By Winonna Saari Herald Writer
EVERETT — The 18 headstones this weekend decorated with flowers and four American flags stood over what had been unmarked graves at the Evergreen Cemetery.
For decades, these soldiers who fought in the Civil War lay in unmarked graves due to their families’ inability to pay for headstones. James Shipman, the retired cemetery manager and a Civil War buff, led an effort to get the federal government to provide headstones for those veterans who never had one and to replace missing or damaged headstones.
Altogether, 150 Civil War vets are buried at the cemetery.
The headstones were installed in time for the seventh annual Echoes of the Blue and Gray ceremony that took place Saturday at the cemetery at 4405 Broadway.
Shipman said the people who came showed respect for the hopes and dreams of the veterans who are buried there.
“The history of Everett is in this cemetery,” Shipman said.
Ceremonies included a walking tour, a mock battlefield skirmish between Civil War re-enactors and a speech near the Grand Army of the Republic monument.
In one entrance hallway of the funeral home, a replica of President Abraham Lincoln’s casket was set up for guests to view.
People entered the funeral home before the ceremony began, browsing Civil War memorabilia displayed by collectors.
Jeff Dygert brought a collection of artifacts including a well dipper, a brass bugle, knee-length leather boots made with metal staples on the bottom, and a photo depicting four generations of his family.
“My great-great grandfather was in the Civil War,” Dygert said.
Rusty Starr displayed his collection of vintage muskets while he wore the gray uniform representing his Confederate ancestors.
Outside the funeral home, Evergreen Cemetery employees drove guests in golf carts, while others rode a horse-drawn carriage through the cemetery.
Some people gathered near a tented area waiting for the skirmish re-enactment to begin while others stood in line for hot dogs and other refreshments.
Everett historian Dave Dilgard led a two-hour tour, telling stories of the people buried in the grave sites. “The greatest compliment is when I hear someone say, ‘I never heard that before’,” he said.
Bruce Smith, who wrote biographies of the veterans buried in the cemetery and a member of the Washington Civil War Association, was one of the re-enactors Saturday.
David Gray came to the ceremony with his son and his 14-year-old grandson, Sean Gray, to participate in the re-enactment. They’re all members of the Civil War Association and descendants of a Confederate soldier.

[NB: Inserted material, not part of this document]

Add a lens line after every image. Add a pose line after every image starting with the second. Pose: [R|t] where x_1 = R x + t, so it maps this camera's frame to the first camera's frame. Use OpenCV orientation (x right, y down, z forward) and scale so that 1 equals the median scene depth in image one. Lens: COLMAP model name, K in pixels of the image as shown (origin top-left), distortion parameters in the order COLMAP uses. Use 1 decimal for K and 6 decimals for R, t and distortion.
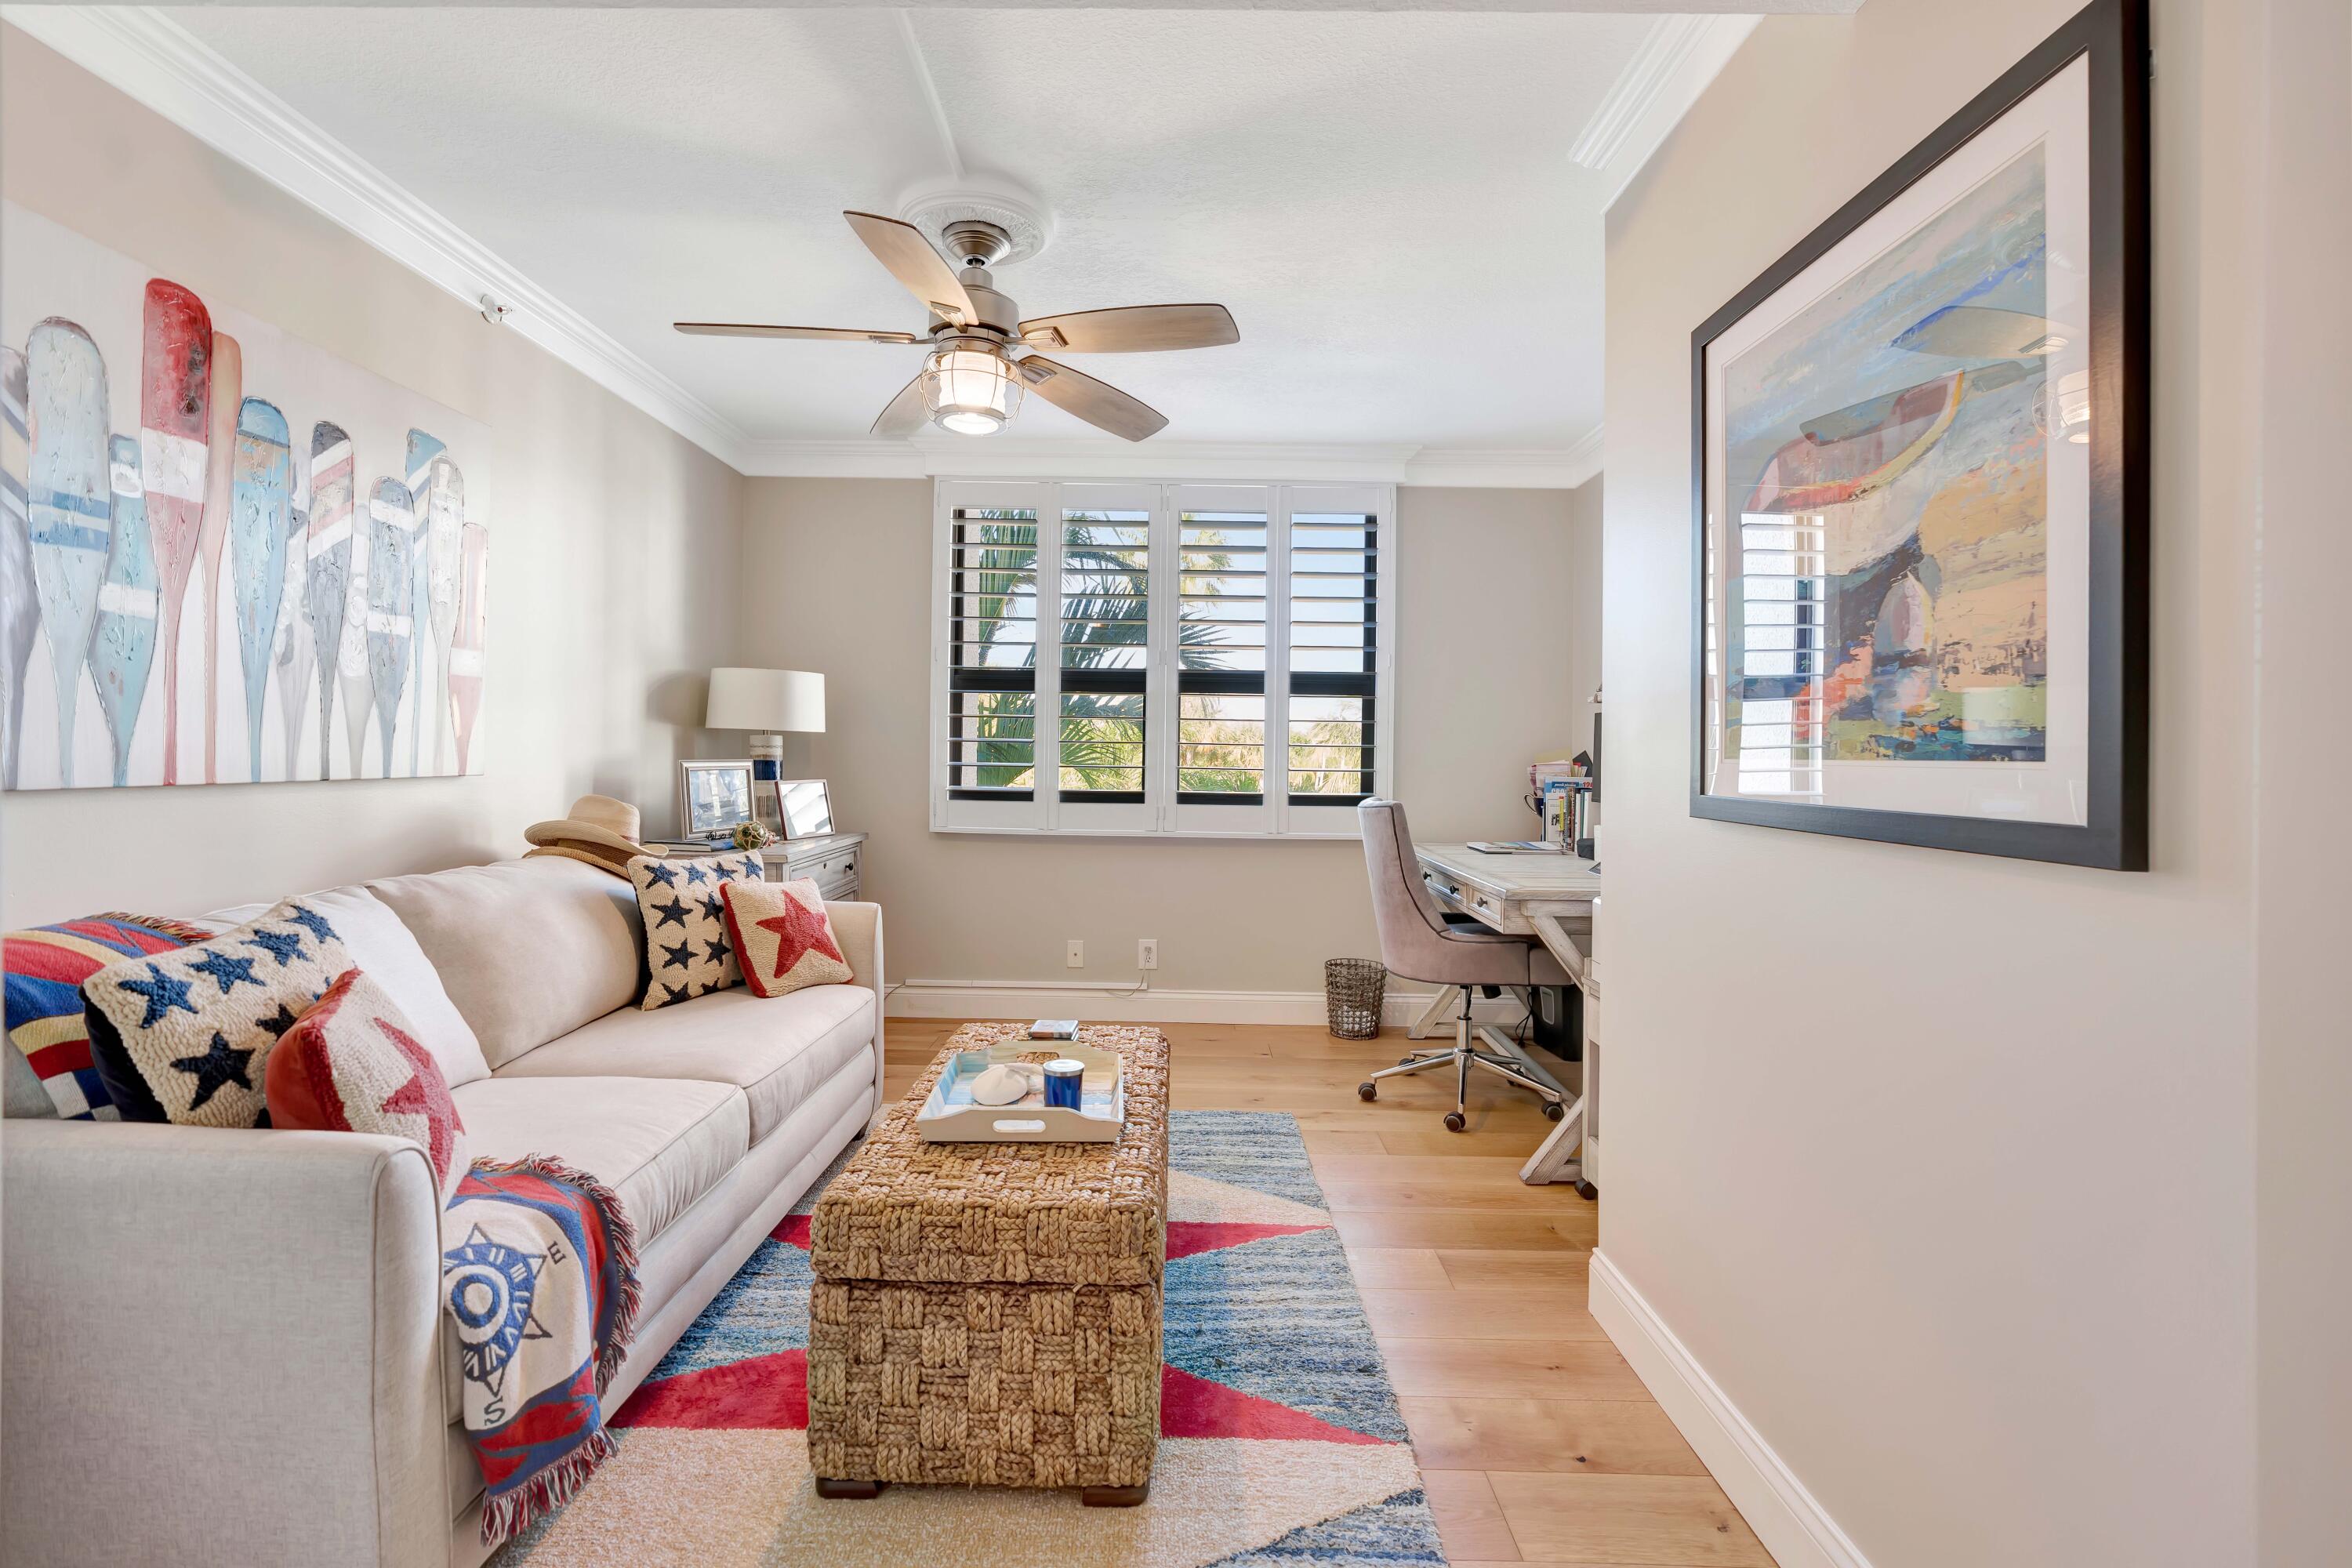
lens RADIAL K [[1048.7, 0, 1180.4], [0, 1048.7, 773.3], [0, 0, 1]] dist [-0.004675, 0.000685]
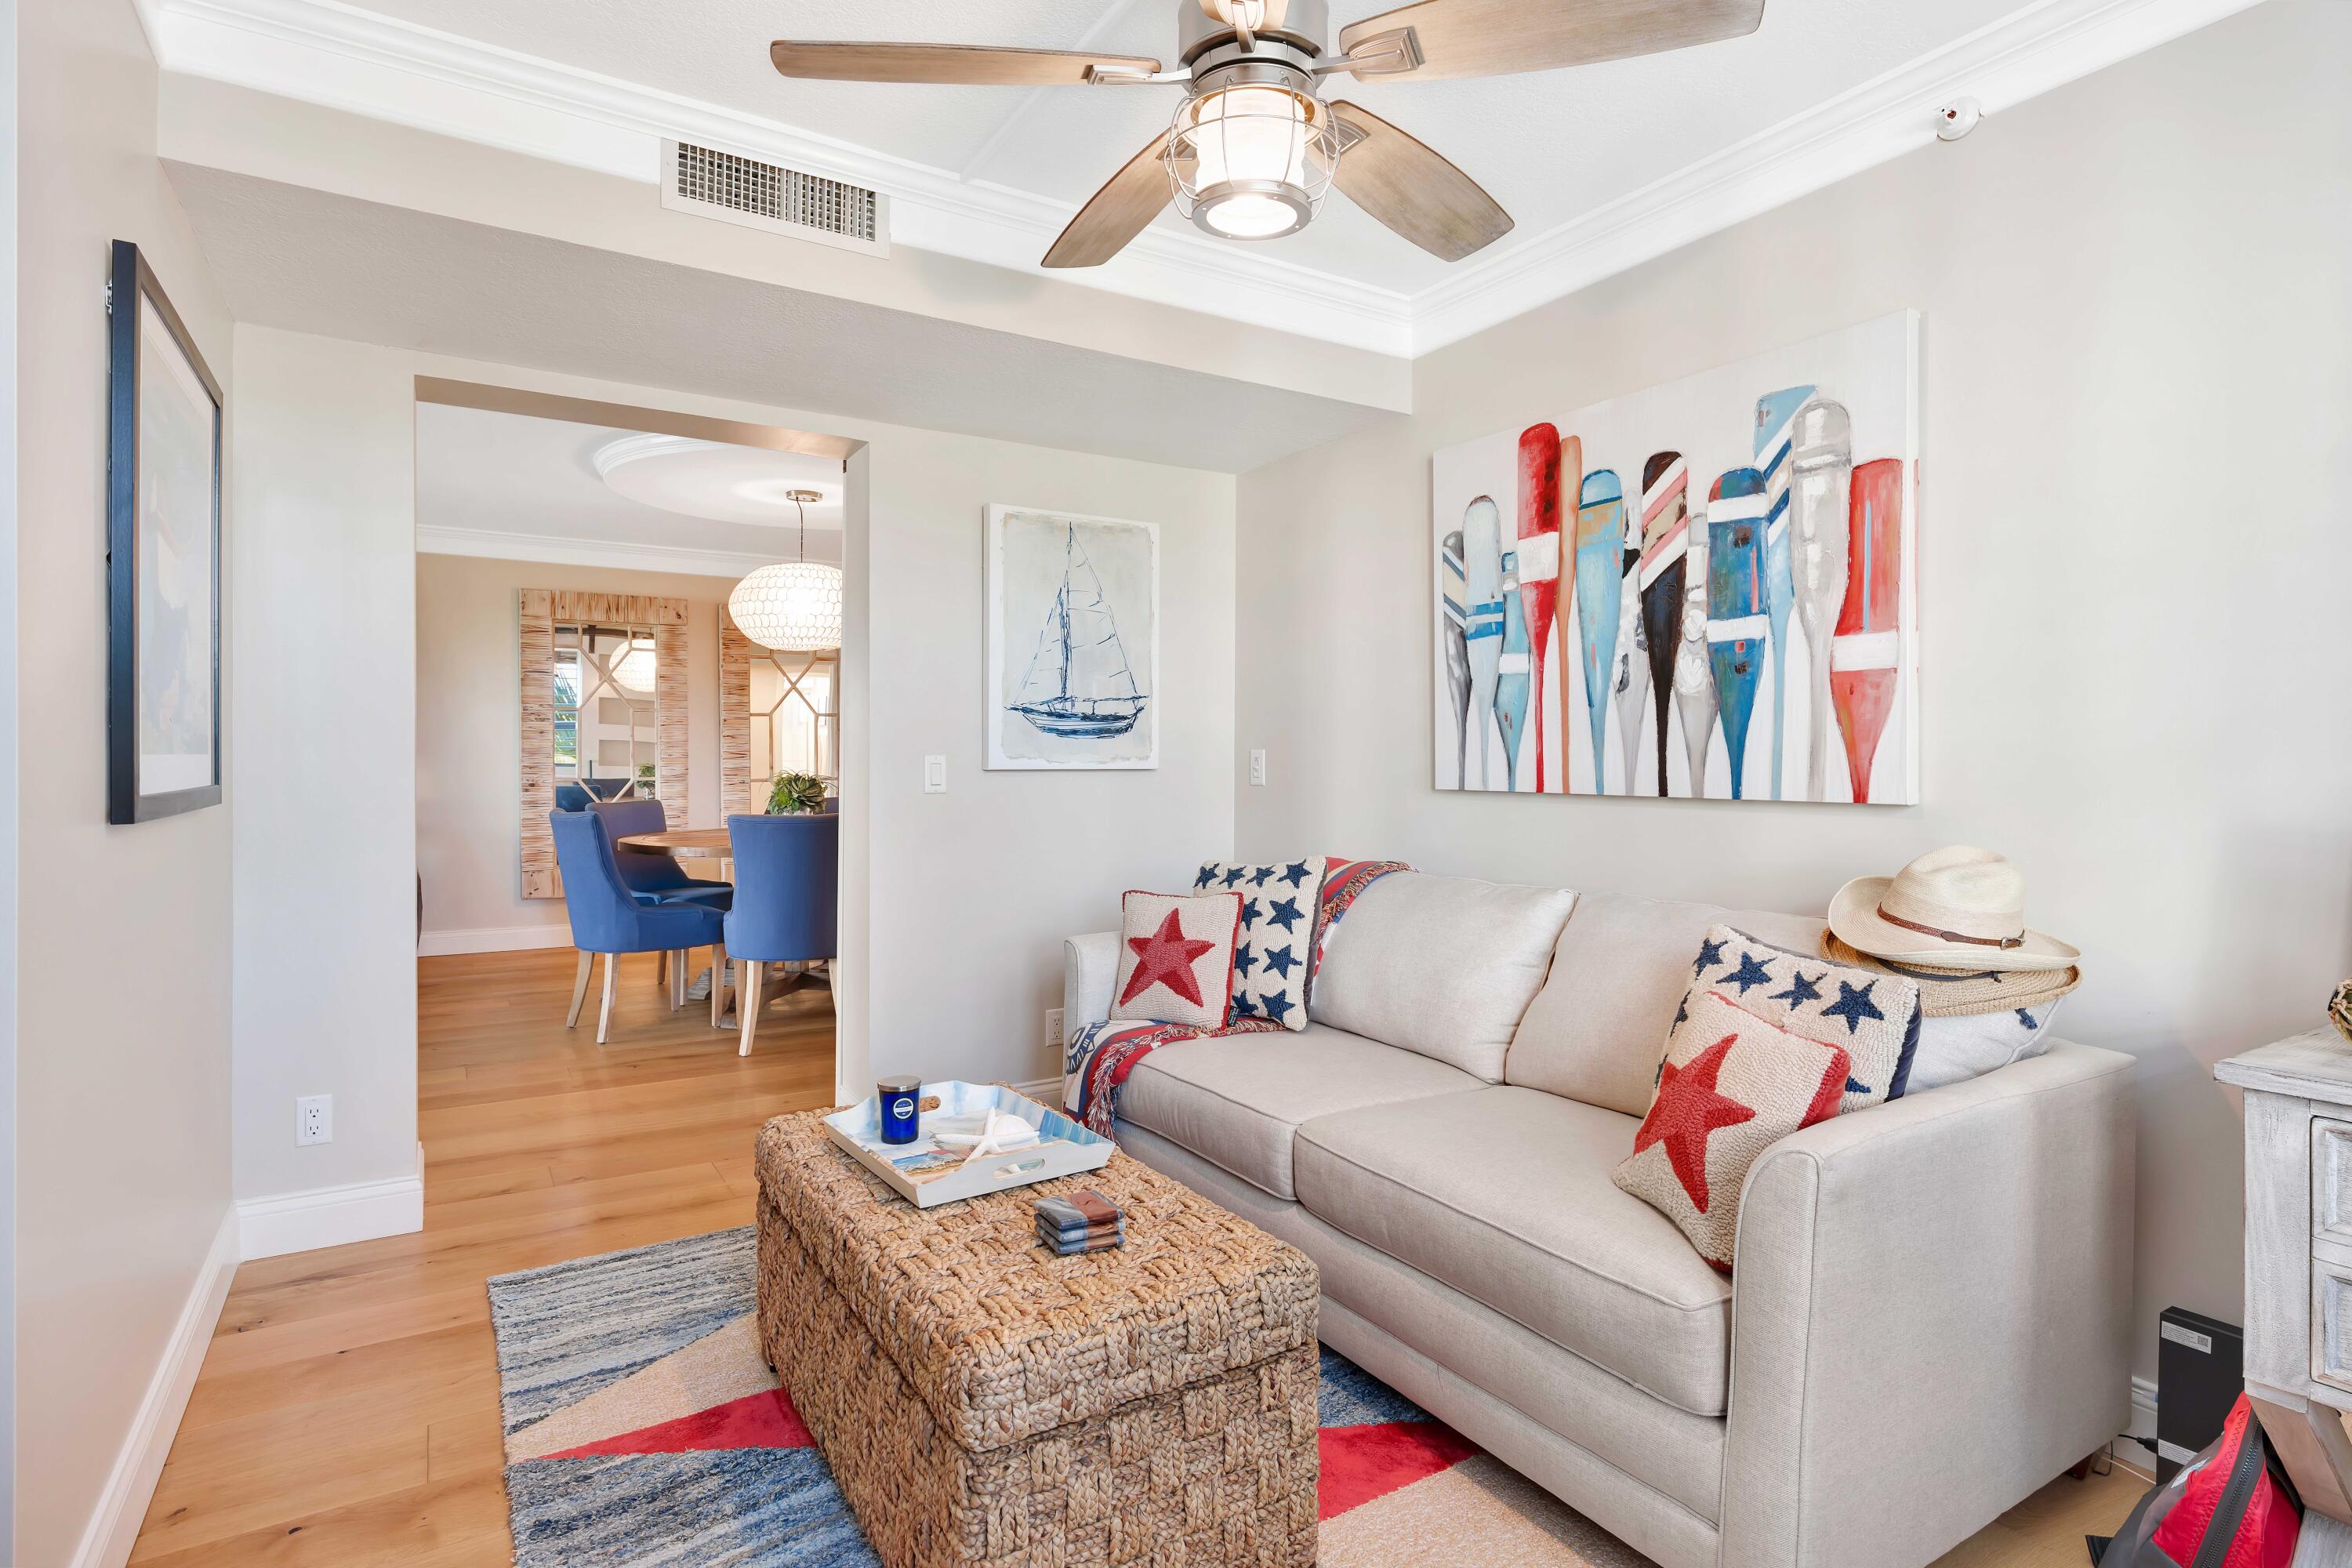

When Sean Gray was asked what he likes about the re-enactment, he responded, “I occasionally get to fire my grandfather’s rifle on the battlefield.”
Confederate and Union soldiers skirmished from opposing sides of the field. A Confederate cannon let loose with startling loud bangs while the Union re-enactors fired muskets, leaving clouds of smoke lingering in the air.
Women wore clothing from the 1800s, including nurse’s uniforms.
When the skirmish was over, some from the crowd were taken to the Grand Army of the Republic monument.
Soldiers marched from the other side of the cemetery with flags in arms, muskets on shoulders and swords in hands toward the monument. They ended this event with a salute of muskets and artillery.
Karen Vandervate and her children attended the ceremony. “We are neighbors to the cemetery and saw the sign when we passed here,” Vandervate said. “I wanted to come check it out. I really enjoyed it.”